There is a way to acquire great employees and keep them that doesn't cost anywhere near as much as your standard recruitment efforts: employee referrals.

Every company struggles today with both the cost of employee recruitment and the challenge of finding the right talent for each job. One look at the numbers and CEOs will ask the same old questions of their chief HR officers: ‘Why is it so expensive?’ And ‘can we shrink the budget’?

But there is a way to acquire great employees and keep them that doesn’t cost anywhere near as much as your standard recruitment efforts: employee referrals.

Research shows that referral programs are many times more effective than relying on job boards to find and hire applicants. Employee referral programs have proved to lower overall recruiting costs and improve the recruiting function’s return on investment because referred individuals typically get up to speed faster, need less onboarding, are more satisfied in their roles and stay longer at the company. Referrals have also proved to be a cost-effective way to tap into a large, qualified labor pool of passive job seekers. But studies also show that while many employers know the value of employee referral programs, they don’t always run the programs well.

Here are 4 tips for having a successful.

1. Keep employees and candidates informed. Don’t let referrals fall into the black hole of your hiring process. The likelihood of an employee making another referral if an initial suggestion just disappears into the ether is very low, said Kara Yarnot, an executive consultant and strategy practice leader at HireClix, a recruitment advertising and consulting firm based in the Boston area. She recommended investing in an automated referral platform to ensure that every referral and referrer is contacted and given updates throughout the process. “Just setting their expectations up front can make a big difference,” she said.

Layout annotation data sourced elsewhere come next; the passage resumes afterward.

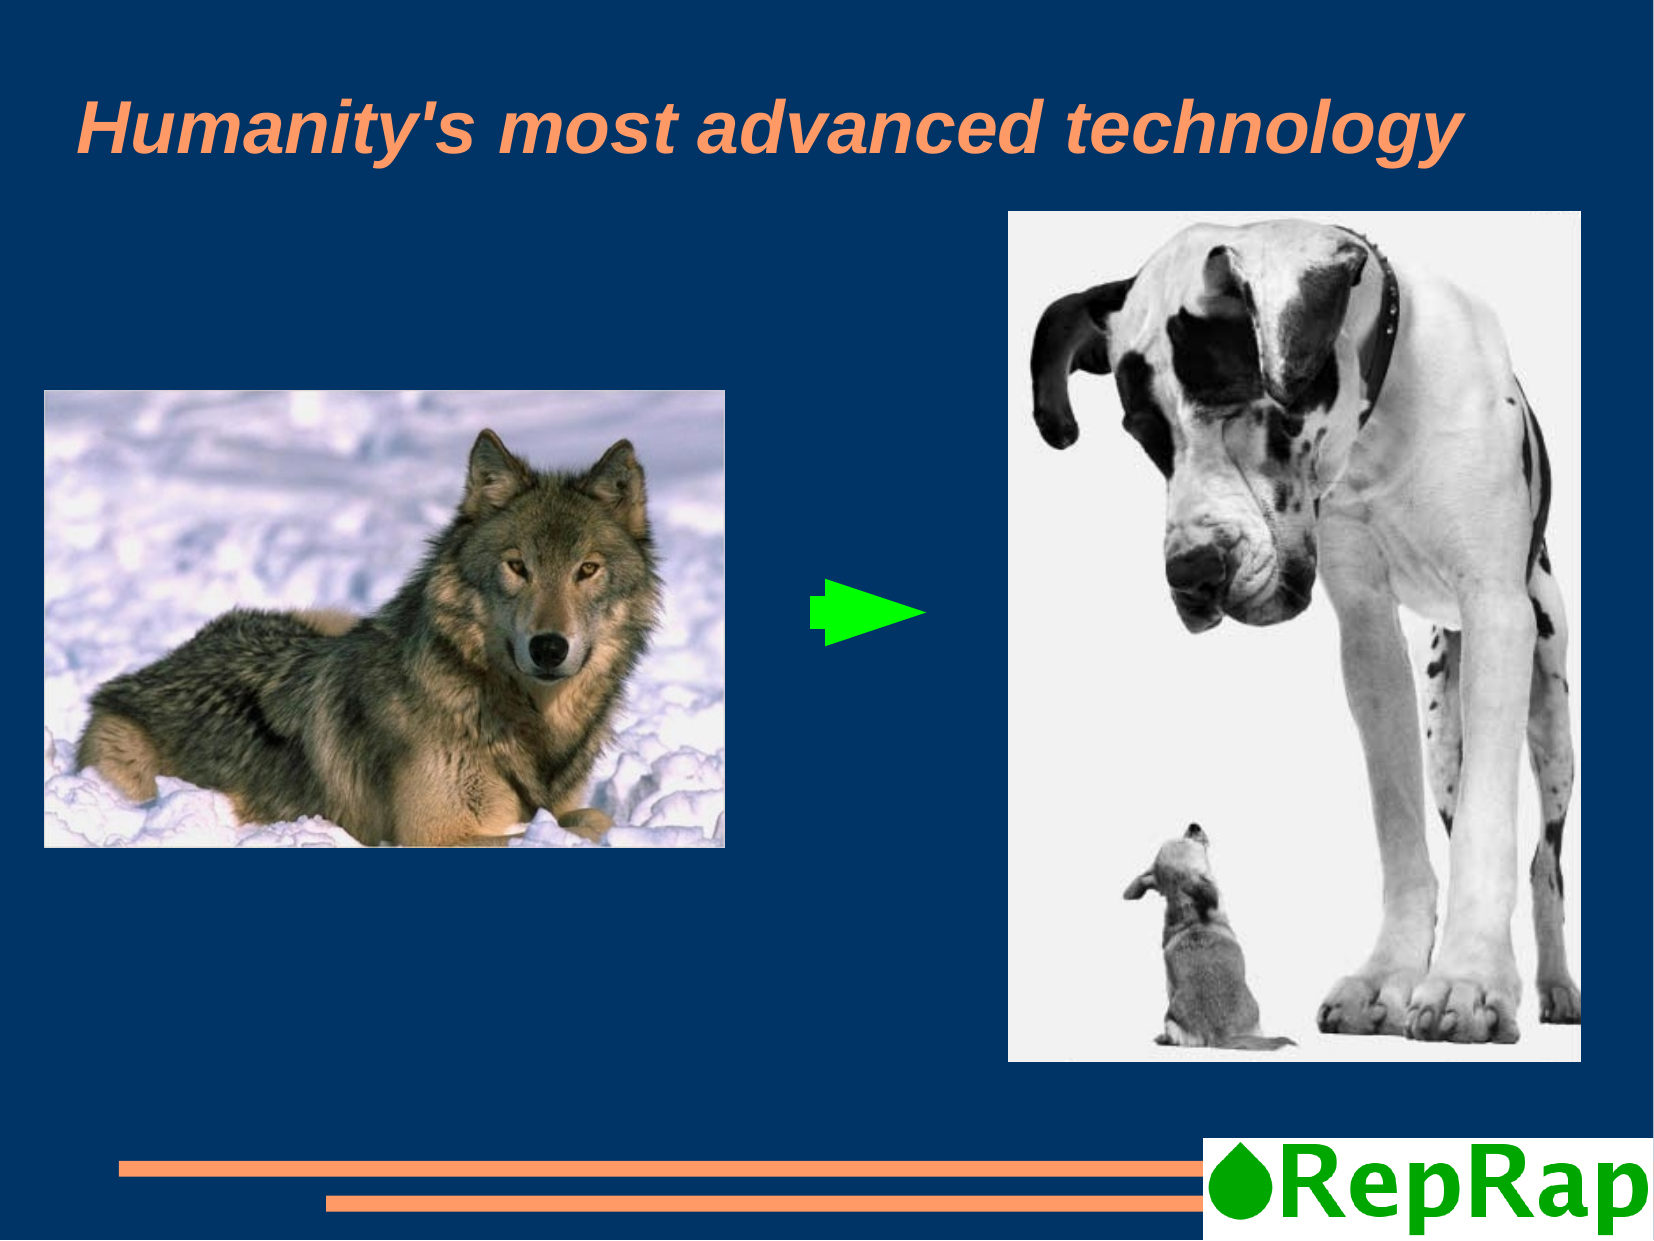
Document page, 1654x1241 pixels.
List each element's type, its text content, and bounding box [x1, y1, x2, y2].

picture [1203, 1138, 1654, 1241]
picture [1008, 211, 1581, 1062]
title Humanity's most advanced technology [76, 57, 1489, 199]
picture [44, 390, 725, 848]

2. Empower your employees with know-how. Another fundamental reason behind the lack of referral program use is that employees may not even know about it, how to use it or what positions are open. Critical, hard-to-fill positions are featured weekly on the social media feed at Geisinger, a healthcare system serving 3 million residents in northeastern and central Pennsylvania, said Julene Campion, SHRM-SCP, Geisinger’s vice president of HR for talent.

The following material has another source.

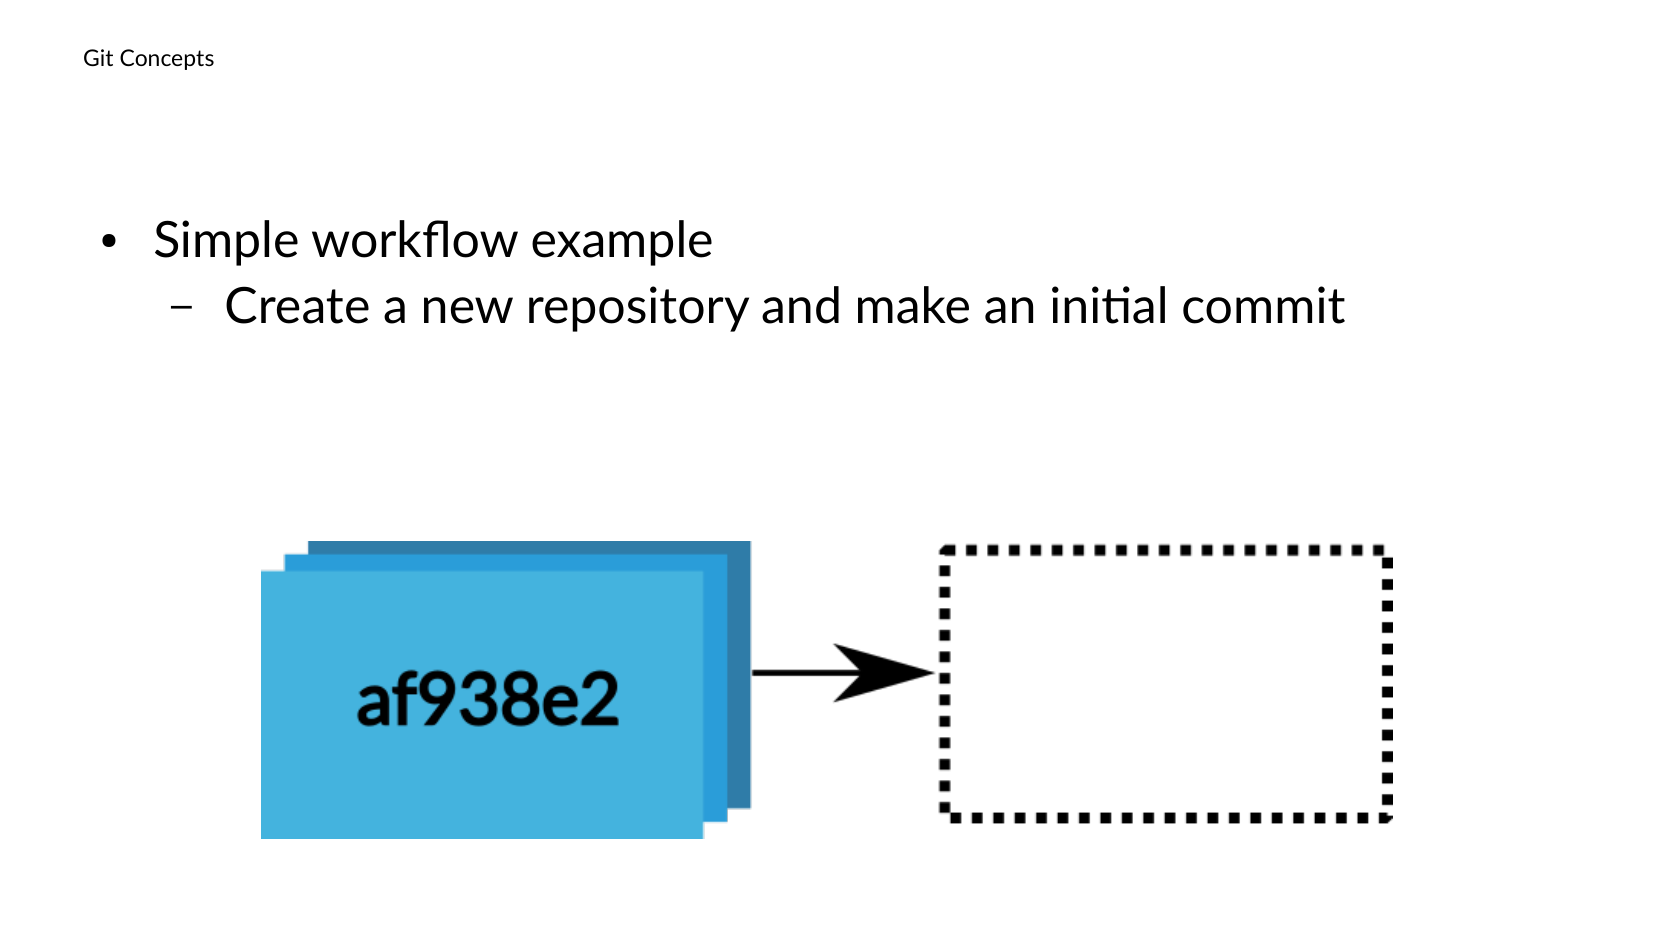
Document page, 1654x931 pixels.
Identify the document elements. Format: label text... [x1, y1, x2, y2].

3. Simplify your referral process. Make sure your referral process is mobile-friendly. Requiring employees to upload a candidate’s resume when making a referral will discourage them from doing so, as will requiring endorsements.

4. Offer rewards people want. Yarnot explained that about 60 percent of organizations with referral programs pay out bonuses for making referrals, but employees often don’t feel appreciated for submitting referrals, whether they get a bonus or not. “You can have a successful referral program, even without paying bonuses, by increasing public recognition for those who refer new hires,” she said. “Recognition from the CEO or team leaders in public goes a long way.”